SÃO PAULO, SP (FOLHAPRESS) – A terça-feira de Bienal do Livro de São Paulo foi dia de falar sobre novelas. Uma mesa desfalcada pela ausência de Aguinaldo Silva e do mediador Samir Machado de Machado teve clima de conversa entre amigos com as escritoras Maria Adelaide Amaral e Rosane Svartman e o jornalista Mauricio Stycer, colunista da Folha.
Amaral roubou a cena com respostas honestas e sem rodeios. A dramaturga de 82 anos não economizou nos palavrões, arrancando risos da plateia.
Em outro momento, a própria autora se divertiu ao responder uma pergunta de um fã da minissérie “JK”. Ele perguntou a Amaral a quais licenças poéticas recorreu e ela respondeu que a maior delas foi “reduzir as 500 mil amantes que ele teve a uma só”.
O histórico de infidelidades do ex-presidente Juscelino Kubitschek foi concentrado, no folhetim, na figura de Marisa, interpretada por Letícia Sabatella.
Outra de suas obras que gerou curiosidade foi “A Casa das Sete Mulheres”, que Amaral disse ter sido feita por acaso.
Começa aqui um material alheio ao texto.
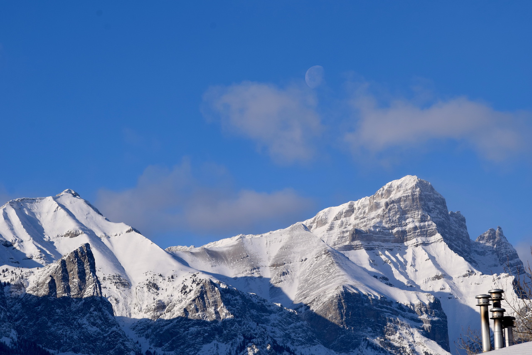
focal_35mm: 180
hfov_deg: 11.4
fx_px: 2659
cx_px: 266
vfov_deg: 7.6
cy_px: 178
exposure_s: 1/640
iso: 200
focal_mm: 120
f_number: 13
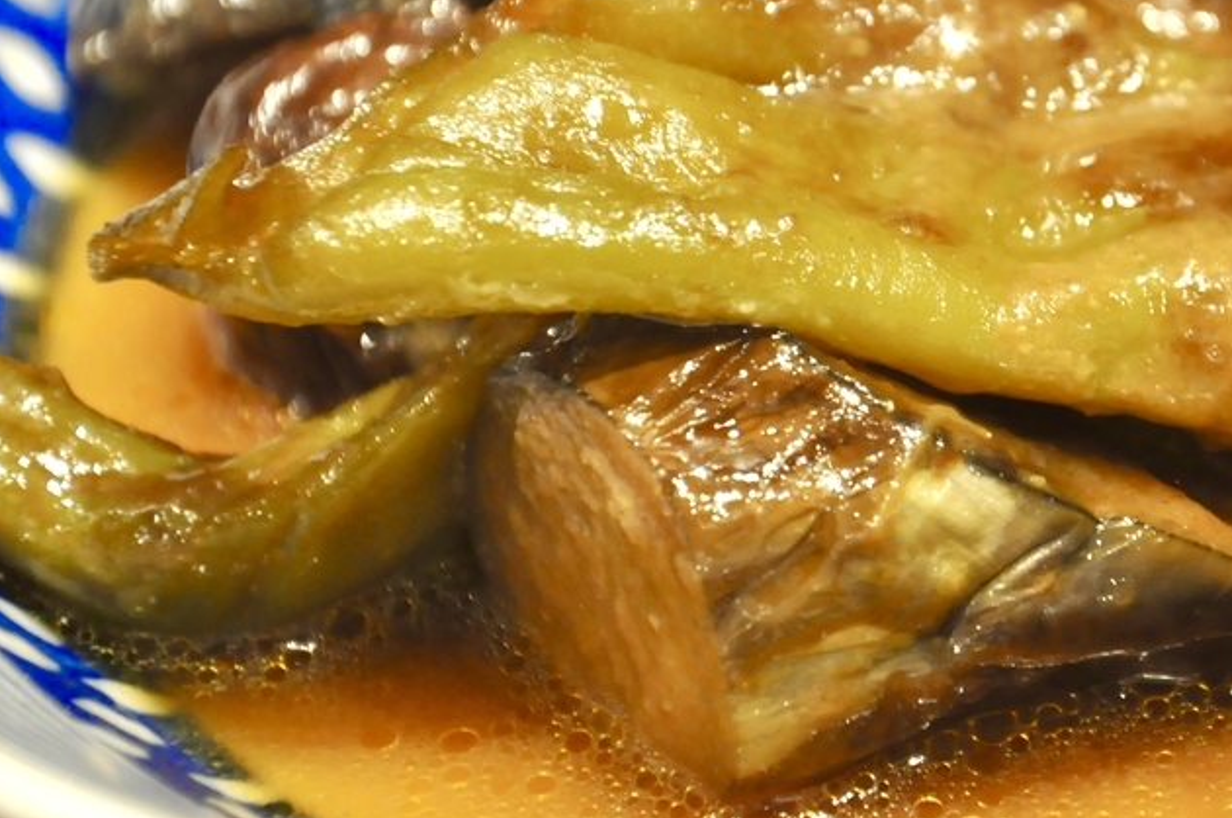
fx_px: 10249
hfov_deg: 6.9
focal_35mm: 300
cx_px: 984
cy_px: 103
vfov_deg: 4.6
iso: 1600
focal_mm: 105
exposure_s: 1/80
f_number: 5.6
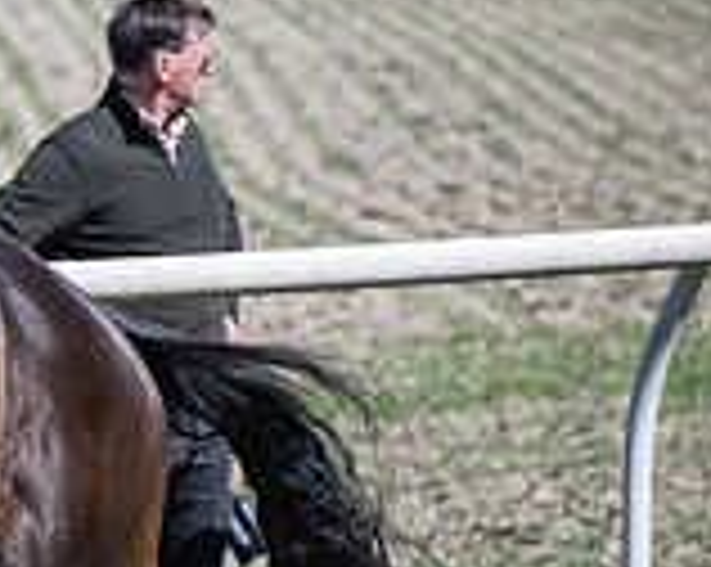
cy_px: 471
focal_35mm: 545
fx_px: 11454
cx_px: -36
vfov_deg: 2.8
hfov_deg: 3.6
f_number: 4
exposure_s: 1/2000
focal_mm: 120
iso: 160
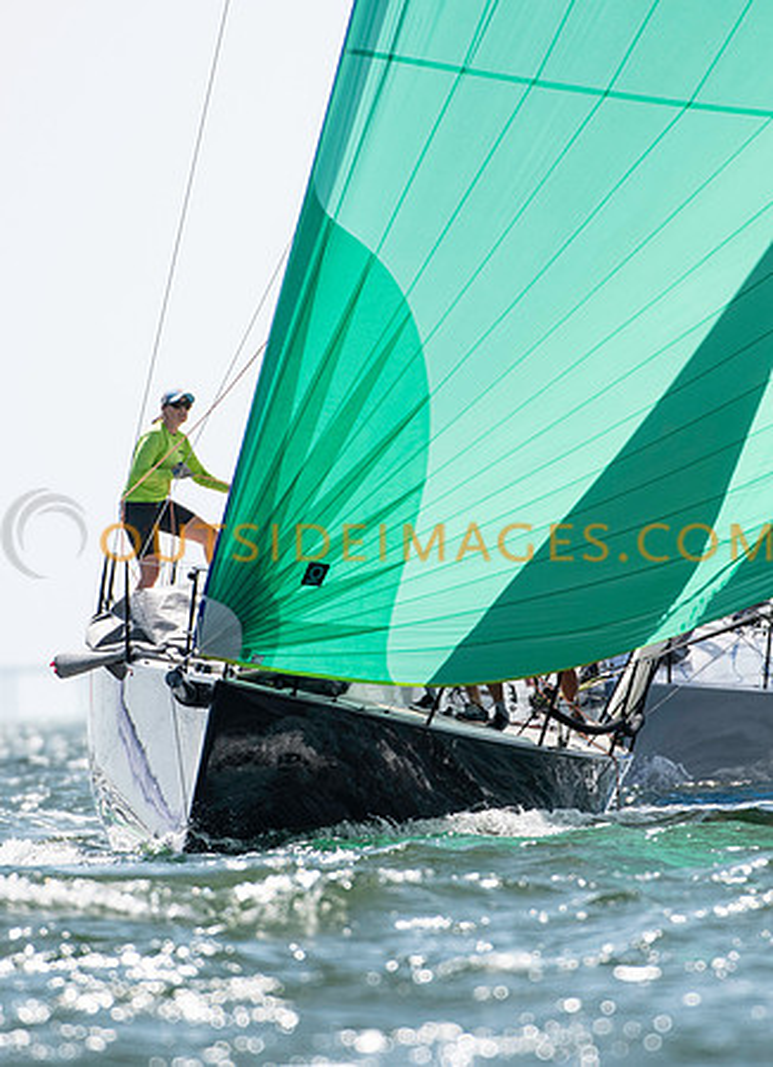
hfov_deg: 1.7
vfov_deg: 2.3
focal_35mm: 876
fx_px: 26668
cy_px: 534
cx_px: 420
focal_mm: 400
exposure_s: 1/3200
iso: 400
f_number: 5.6
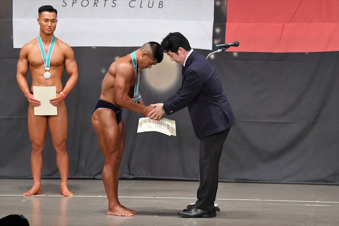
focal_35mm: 202
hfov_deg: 10.2
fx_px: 1901
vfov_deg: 6.8
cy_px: 113
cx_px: 170
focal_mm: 135
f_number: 5.6
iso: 6400
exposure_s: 1/400
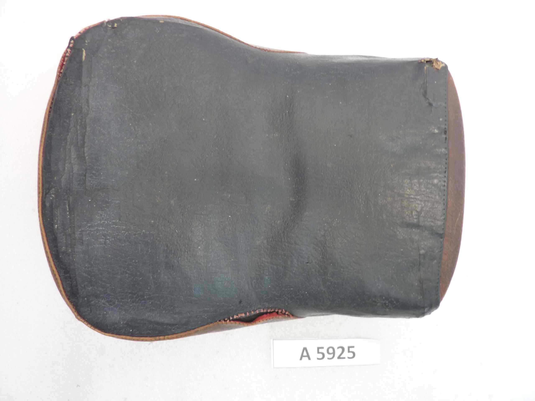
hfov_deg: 69.4
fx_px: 386
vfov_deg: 54.9
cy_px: 200
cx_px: 268
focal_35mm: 25
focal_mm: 4.1
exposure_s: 1/8
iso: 125
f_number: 3.3
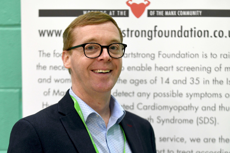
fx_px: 977
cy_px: 76
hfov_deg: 13.4
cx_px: 115
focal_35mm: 153
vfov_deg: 9.0
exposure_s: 1/100
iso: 1000
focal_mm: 102
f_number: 2.8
Ela tentava emplacar uma nova produção depois de ter sua primeira ideia rejeitada, quando o diretor artístico Mário Lúcio Vaz ligou e perguntou se ela tinha outra ideia.
A autora então viu em sua estante um livro que ganhara meses antes, perdido por ali ”A Casa das Sete Mulheres” e propôs o tema sem nem saber do que se tratava a história.
Rosane Svartman preferiu quase sempre passar a palavra para Amaral, que diz admirar. Mas a autora de “Bom Sucesso” e “Vai na Fé” contou que nem sempre sentiu essa admiração pela teledramaturgia.
Durante seus tempos de faculdade de cinema, Svartman via um tipo de arte como melhor ou mais nobre do que outro. Hoje, não pensa mais assim. “Isso era arrogância”, disse. “O que a gente escreve para a TV aberta é tão difícil quanto fazer um filme.”
Mais tarde, em outro espaço da Bienal, a jornalista Míriam Leitão compensou o desfalque do autor Dênis de Moraes, que não compareceu à mesa sobre os 60 anos do golpe militar.
Leitão disse que escreveu os livros “História do Futuro” e “Tempos Extremos” ao mesmo tempo, entre 2012 e 2014. Seu plano era escrever uma obra de não ficção que, com base em estatísticas e previsões, desenhasse um futuro para o Brasil. Mas “uma outra história a escolheu”, a de “Tempos Extremos”.
Esse romance ambientado durante a ditadura militar foi escrito “em catarse, escondido, às vezes aos prantos”, contou a autora. A jornalista foi presa em 1972 e sua história se interliga com a de sua personagem principal que, assim como ela, passou por torturas enquanto estava grávida.
Leitão prendeu a atenção da plateia e se comoveu ao relembrar momentos traumáticos da ditadura, que diz contar porque, se não falar sobre as violências que ela e outros sofreram, se sentiria cúmplice.
Apesar de “História do Futuro” olhar para a frente, foi “Tempos Extremos” que acabou com status de premonitória ao contar a história de uma família que não consegue dialogar por diferenças políticas.
Leitão contou que isso não era uma realidade quando ela começou a escrever o livro, em 2012, mas que hoje é mais comum do que nunca. “A democracia brasileira passou, entre 2018 e 2022, pelo maior teste desde 1985. Houve momentos em que parecia tudo perdido, mas a sociedade brasileira a defendeu, e ela está íntegra em 2024.”
O dia terminou sem água em torneiras e bebedouros, mas a Bienal do Livro corre para resolver a situação para esta quarta. O evento segue no Distrito Anhembi até o próximo domingo (15).